The Economic Cost of the European Union's Cookie Notification Policy

The EU's HTTP Cookie Notification Policy is costing Europe $2.3 billion a year and needs to go.

In 2009, the European Union sought to regulate HTTP cookies—small text files are sent from a website and stored in a user’s web browser while the user is browsing that website—as part of their “e-Privacy” Directive, forcing all European websites to not only post their cookie policies, but also to seek the consent of each visiting user for the use of those cookies. This report finds that the total annual cost of this law is $2.3 billion dollars per year. This figure includes both compliance costs for European website operators and productivity costs. Given these costs and the law’s limited demonstrated benefits, European policymakers should abolish this largely symbolic “feel good” law for the sake of the European digital economy.

This report explores how not only is the EU privacy directive’s cookie policy costly, it also offers little to no benefits for EU citizens. In fact, by raising costs for website operators, it reduces the revenue available to develop quality online content and services for consumers. By requiring websites to notify users of all HTTP cookies, the policy may discourage many uncontroversial uses of cookies such as personalization which improve users’ online experiences. This policy also ignores that even when cookies are used to deliver targeted advertising, this largely benefits consumers with better ads and website owners with higher revenue they can use to provide higher quality consumer experiences. Additionally, users have filed few complaints about how websites are using cookies. The UK’s ICO received only 38 complaints regarding cookies between April and June of 2014, comparable to 9,000 complaints for automated sales calls during the same period. Answer ing this trifling number of complaints is not worth the law’s financial burden given the fact that the ICO also has noted that the majority of cookie complaints are “vexatious, personal, and time wasting.”
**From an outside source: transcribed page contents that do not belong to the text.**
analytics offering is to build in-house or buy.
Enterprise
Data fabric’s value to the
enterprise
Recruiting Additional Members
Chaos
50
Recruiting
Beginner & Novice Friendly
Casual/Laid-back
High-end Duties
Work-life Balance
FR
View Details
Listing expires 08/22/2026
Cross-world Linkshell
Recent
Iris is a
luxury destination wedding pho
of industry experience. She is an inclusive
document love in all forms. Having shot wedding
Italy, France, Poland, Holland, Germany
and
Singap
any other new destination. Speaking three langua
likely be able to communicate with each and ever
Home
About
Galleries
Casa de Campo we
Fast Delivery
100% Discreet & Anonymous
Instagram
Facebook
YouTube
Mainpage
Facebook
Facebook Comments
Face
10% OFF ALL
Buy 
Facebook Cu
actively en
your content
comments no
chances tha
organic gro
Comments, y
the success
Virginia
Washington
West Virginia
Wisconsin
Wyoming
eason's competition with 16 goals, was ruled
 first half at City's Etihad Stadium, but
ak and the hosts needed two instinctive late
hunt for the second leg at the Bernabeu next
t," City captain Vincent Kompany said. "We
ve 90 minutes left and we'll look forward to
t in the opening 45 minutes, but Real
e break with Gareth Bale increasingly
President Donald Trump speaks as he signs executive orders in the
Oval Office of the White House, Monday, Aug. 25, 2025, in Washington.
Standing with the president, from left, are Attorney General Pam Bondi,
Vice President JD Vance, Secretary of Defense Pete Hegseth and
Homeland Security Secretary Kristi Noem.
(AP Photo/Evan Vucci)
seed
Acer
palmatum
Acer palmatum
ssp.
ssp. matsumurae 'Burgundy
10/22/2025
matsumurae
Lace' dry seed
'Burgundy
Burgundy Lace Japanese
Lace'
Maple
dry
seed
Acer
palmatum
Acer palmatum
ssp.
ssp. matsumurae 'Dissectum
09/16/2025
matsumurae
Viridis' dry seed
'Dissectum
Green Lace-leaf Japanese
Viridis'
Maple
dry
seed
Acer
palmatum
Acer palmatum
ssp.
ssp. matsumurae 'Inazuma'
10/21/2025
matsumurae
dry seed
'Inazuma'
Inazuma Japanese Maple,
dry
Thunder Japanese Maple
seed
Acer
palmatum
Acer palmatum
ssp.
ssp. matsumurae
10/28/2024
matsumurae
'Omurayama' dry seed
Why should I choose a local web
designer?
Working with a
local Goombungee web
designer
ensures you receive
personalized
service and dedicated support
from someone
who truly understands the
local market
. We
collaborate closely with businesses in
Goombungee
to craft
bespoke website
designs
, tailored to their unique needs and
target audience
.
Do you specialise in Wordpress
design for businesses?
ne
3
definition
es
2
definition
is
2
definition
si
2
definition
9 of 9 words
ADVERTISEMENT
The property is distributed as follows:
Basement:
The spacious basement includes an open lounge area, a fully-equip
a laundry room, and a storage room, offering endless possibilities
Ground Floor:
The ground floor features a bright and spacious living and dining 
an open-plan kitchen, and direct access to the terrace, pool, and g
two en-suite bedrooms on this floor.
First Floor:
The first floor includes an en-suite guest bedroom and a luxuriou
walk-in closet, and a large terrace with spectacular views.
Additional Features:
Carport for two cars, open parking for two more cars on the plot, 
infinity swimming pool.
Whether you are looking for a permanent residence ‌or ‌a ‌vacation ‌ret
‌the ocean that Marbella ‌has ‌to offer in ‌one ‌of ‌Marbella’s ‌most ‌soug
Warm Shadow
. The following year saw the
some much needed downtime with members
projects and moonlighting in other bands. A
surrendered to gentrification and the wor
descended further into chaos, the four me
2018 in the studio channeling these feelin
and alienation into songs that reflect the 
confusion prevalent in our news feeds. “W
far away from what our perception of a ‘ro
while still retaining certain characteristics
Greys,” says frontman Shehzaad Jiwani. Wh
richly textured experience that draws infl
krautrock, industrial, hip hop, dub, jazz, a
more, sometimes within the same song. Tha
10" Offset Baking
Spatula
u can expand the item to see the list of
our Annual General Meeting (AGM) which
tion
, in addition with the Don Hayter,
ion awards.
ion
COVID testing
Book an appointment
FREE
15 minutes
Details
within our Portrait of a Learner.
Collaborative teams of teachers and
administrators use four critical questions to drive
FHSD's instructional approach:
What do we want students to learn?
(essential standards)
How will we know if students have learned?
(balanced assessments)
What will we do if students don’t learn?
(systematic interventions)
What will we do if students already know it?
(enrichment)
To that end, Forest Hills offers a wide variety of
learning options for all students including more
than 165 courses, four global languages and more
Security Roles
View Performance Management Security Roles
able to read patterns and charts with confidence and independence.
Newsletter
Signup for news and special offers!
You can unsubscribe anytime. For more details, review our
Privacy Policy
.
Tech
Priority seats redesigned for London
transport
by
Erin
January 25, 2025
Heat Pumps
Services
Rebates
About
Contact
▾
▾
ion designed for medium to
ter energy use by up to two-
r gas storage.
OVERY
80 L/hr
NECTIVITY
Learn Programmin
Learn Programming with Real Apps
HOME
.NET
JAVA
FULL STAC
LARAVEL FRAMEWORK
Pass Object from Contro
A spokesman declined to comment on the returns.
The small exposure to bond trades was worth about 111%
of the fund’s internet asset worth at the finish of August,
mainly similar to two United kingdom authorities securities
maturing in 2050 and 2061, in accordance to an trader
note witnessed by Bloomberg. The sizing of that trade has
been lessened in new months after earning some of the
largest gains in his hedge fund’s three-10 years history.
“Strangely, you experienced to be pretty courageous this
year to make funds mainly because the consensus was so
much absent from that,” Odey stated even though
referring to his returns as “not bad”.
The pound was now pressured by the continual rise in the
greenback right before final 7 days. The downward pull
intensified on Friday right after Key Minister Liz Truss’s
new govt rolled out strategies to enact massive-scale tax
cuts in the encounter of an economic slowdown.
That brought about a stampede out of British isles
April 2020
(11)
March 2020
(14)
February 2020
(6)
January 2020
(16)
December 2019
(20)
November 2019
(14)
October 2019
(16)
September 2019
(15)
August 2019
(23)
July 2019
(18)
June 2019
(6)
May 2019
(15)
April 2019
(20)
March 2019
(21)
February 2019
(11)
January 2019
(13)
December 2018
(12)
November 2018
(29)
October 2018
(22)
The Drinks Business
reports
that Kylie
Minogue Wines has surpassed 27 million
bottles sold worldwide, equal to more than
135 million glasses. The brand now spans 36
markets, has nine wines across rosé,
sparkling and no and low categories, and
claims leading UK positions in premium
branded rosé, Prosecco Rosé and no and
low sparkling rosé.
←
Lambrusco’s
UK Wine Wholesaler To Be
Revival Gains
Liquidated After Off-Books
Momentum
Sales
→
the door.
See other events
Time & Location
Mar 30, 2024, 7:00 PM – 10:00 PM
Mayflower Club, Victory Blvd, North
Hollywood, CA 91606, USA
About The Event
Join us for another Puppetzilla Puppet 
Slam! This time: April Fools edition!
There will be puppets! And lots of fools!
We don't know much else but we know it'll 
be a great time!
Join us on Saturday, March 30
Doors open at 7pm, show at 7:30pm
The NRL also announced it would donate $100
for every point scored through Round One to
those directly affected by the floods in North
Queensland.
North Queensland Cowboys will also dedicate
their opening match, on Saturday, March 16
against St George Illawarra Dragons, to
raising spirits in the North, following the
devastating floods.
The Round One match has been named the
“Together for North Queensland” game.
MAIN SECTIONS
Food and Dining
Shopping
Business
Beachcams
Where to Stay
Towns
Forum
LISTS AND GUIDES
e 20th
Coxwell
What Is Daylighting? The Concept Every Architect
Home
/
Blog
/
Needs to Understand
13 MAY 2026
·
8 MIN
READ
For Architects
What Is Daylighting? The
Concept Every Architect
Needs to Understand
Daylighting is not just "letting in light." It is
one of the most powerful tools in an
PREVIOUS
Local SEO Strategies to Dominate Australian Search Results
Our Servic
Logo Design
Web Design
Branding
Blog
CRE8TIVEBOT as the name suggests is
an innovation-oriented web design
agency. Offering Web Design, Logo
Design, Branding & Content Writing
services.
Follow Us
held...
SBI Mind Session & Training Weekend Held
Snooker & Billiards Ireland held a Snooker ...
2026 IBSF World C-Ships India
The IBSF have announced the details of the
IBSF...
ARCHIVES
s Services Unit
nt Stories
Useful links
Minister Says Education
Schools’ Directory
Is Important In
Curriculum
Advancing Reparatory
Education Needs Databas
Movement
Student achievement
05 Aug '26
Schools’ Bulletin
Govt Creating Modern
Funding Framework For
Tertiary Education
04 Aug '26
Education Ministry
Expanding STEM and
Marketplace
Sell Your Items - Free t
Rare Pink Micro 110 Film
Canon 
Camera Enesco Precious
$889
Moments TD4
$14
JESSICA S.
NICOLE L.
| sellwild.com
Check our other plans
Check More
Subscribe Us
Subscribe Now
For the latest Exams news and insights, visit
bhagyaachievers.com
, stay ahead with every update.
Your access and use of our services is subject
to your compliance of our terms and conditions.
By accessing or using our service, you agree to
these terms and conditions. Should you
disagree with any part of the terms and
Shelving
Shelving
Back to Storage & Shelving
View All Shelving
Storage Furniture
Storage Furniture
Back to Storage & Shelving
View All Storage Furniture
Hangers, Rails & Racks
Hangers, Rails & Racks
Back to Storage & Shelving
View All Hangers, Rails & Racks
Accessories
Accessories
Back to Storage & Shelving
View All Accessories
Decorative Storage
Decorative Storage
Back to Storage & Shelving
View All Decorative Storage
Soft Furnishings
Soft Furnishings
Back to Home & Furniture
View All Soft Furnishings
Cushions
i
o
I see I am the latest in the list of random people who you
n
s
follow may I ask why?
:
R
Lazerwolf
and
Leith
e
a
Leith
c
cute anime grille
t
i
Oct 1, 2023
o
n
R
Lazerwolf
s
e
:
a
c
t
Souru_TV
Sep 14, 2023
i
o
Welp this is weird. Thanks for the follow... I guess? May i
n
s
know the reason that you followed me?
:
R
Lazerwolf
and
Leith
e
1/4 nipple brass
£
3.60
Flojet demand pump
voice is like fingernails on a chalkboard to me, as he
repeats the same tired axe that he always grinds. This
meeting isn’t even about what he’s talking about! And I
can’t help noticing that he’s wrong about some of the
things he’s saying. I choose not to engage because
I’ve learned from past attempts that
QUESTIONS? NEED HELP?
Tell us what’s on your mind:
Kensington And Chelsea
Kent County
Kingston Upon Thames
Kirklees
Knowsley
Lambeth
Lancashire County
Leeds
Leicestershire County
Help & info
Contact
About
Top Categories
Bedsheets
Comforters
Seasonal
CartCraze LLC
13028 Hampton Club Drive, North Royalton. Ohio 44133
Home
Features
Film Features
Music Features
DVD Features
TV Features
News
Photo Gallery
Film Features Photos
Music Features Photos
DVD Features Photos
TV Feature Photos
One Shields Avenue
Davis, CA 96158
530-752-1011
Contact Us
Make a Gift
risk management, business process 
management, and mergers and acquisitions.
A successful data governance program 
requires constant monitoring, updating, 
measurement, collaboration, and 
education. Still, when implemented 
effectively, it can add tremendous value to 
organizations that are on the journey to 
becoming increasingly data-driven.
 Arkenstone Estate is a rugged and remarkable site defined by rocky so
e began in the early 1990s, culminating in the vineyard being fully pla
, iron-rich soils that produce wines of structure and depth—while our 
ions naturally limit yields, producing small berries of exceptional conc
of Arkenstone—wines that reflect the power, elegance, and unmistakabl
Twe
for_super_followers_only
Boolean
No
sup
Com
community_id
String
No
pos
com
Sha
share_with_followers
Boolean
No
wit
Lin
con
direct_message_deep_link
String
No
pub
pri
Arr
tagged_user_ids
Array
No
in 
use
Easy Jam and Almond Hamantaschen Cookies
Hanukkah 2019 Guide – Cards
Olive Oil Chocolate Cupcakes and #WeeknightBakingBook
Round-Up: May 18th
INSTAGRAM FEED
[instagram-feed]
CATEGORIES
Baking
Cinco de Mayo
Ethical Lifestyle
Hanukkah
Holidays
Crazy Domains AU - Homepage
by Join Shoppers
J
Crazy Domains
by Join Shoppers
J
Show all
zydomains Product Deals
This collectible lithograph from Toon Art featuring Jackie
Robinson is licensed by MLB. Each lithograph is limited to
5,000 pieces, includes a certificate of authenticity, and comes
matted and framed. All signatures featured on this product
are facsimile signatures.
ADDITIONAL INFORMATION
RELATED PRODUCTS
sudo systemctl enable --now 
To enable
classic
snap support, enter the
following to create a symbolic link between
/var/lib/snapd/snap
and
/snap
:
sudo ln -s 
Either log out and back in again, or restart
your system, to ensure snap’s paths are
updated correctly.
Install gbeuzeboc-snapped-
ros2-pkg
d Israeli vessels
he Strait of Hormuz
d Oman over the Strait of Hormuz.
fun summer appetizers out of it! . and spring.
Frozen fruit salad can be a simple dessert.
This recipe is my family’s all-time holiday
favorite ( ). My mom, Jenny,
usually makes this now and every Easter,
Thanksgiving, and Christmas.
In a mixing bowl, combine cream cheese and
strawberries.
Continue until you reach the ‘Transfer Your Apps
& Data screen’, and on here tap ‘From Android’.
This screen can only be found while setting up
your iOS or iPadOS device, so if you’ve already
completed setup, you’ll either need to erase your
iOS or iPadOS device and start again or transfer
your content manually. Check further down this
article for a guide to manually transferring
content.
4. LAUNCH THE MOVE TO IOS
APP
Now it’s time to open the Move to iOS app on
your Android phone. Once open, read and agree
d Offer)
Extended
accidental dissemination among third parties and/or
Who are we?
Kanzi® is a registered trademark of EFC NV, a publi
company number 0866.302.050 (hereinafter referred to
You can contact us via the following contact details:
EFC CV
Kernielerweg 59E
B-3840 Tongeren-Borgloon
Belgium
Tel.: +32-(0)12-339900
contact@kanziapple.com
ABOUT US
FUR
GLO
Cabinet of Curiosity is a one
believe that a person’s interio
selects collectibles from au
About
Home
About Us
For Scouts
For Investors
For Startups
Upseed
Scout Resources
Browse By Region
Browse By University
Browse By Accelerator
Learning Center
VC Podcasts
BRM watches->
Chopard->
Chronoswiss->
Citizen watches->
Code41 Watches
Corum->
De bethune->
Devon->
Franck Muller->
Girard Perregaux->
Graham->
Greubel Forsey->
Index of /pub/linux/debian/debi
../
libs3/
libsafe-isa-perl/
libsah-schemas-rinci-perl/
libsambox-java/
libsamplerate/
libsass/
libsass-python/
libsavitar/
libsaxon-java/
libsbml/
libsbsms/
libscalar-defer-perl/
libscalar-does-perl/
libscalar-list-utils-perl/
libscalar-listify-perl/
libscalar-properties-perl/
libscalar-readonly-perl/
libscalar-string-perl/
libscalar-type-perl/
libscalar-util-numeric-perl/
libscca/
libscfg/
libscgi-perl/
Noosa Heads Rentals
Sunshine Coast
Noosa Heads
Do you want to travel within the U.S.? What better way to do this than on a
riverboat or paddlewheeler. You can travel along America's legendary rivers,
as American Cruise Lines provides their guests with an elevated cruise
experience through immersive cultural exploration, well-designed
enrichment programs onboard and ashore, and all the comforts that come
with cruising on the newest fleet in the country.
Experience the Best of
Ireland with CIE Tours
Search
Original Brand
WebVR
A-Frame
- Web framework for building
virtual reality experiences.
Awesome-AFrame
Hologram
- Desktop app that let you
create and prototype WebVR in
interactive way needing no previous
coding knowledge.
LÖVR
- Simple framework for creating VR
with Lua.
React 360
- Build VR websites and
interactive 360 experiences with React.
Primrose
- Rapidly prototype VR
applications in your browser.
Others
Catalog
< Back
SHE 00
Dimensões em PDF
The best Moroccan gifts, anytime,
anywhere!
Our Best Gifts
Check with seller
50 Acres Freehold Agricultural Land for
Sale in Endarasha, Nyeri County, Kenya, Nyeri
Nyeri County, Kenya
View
Several European Union and member state policymakers have begun looking at the cost-benefit analysis of this law a few years after its original implementation. As the European Union and its member states begin to revisit the e-Privacy directive, they should recognize that continuing to implement this cookie law is costly both to economic productivity and individual European websites. Furthermore, if the ICO’s experience is any sign of this law’s public mandate, it is unwanted in Europe as well. The European Union should act expeditiously to rollback this burdensome directive for the good of its digital economy and the ease of web surfing of its citizens.